Texte à lire:
————————

L’accession de Félix Tshisekedi à la magistrature suprême avait initialement ravivé l’espoir d’une rupture nette avec des décennies de gouvernance souvent décriée pour sa corruption et sa centralisation autoritaire. Dès son investiture, l’actuel chef de l’État promettait de renforcer l’État de droit, l’amélioration des conditions des vies de sa population, de garantir la transparence et de promouvoir les libertés fondamentales. Pourtant, près de six ans après son arrivée au pouvoir, le bilan de son mandat est quelque peu mitigé, mêlant avancées ponctuelles et critiques récurrentes.
Des engagements et un bilan nuancé
Félix Tshisekedi revendique des progrès notables, notamment dans le domaine des réformes judiciaires et la lutte contre la corruption. Il met également en avant des efforts pour stabiliser des régions en proie à des conflits persistants. Cependant, ces réussites proclamées sont souvent éclipsées par des accusations d’autoritarisme croissant, de concentration excessive du pouvoir et de tensions exacerbées avec l’opposition.

————————

Reprenez le texte sur le bilan de Félix Tshisekedi à partir de sa dernière phrase et poursuivez-le. Les items ci-dessous ne sont pas nécessaires.

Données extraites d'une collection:
————————

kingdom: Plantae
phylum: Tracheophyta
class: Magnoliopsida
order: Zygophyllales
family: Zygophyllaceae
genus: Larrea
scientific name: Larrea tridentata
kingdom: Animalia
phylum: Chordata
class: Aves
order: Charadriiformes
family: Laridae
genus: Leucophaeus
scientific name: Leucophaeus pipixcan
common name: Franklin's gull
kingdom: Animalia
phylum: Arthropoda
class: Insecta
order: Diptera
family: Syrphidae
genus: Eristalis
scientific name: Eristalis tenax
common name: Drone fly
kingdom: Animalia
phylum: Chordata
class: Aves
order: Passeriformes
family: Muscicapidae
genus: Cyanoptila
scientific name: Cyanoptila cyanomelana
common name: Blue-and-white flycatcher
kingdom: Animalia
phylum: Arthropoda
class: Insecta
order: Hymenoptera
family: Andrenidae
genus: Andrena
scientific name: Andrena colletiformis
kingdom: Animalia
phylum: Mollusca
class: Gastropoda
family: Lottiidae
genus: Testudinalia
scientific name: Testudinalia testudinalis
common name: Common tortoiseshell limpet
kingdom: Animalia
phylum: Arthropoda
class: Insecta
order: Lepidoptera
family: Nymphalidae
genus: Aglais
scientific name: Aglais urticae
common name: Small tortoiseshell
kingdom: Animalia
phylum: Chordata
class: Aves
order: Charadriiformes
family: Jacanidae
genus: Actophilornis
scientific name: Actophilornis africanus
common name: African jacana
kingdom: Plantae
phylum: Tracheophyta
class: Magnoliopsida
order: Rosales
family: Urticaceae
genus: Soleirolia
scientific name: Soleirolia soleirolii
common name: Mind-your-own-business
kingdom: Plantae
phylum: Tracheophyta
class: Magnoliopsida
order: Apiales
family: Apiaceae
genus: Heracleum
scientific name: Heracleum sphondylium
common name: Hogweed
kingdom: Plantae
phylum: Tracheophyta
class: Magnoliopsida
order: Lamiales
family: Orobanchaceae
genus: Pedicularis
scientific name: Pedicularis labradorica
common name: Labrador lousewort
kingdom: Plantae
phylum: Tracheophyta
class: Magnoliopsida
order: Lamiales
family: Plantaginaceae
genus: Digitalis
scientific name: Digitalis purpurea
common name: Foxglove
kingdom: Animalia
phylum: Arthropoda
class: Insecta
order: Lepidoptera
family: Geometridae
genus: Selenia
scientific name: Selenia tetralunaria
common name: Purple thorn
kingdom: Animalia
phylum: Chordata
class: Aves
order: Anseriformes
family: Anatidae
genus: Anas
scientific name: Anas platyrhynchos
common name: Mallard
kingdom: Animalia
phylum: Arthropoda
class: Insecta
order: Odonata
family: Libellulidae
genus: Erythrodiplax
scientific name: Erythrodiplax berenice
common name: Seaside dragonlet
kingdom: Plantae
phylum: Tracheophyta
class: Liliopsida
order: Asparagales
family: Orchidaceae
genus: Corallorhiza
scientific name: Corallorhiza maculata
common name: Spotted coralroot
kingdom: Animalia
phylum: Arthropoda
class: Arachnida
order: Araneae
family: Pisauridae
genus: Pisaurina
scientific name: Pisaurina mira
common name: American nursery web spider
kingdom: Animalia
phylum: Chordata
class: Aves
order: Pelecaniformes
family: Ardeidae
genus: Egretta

————————

Réponse attendue:
Les critiques les plus vives concernent sa gestion des institutions et des contre-pouvoirs. La centralisation des leviers de l’État, présentée par ses partisans comme une nécessité pour rompre avec l’influence résiduelle de l’ancien président Joseph Kabila, a également été perçue par certains observateurs comme une tentative de monopolisation politique.
La centralisation du pouvoir : rupture ou continuité ?
L’un des moments charnières du mandat de Félix Tshisekedi a été la rupture avec l’alliance politique Front Commun pour le Congo (FCC), dirigée par Joseph Kabila. Initialement conçue comme une plateforme de transition pacifique, cette coalition (CACH-FCC) n’a pas résisté à des divergences stratégiques. En s’en émancipant, Tshisekedi a restructuré le paysage politique, donnant naissance à l’Union sacrée de la nation, une coalition hétéroclite regroupant divers courants politiques.
Ce réalignement, bien qu’utile pour affermir son contrôle sur l’appareil d’État, a suscité des inquiétudes. Plusieurs nominations dans des postes stratégiques, en particulier dans le secteur judiciaire, ont été interprétées comme des mesures visant à consolider un pouvoir personnel. La gestion des institutions clés alimente ainsi les débats sur la frontière ténue entre renforcement des institutions et instrumentalisation politique.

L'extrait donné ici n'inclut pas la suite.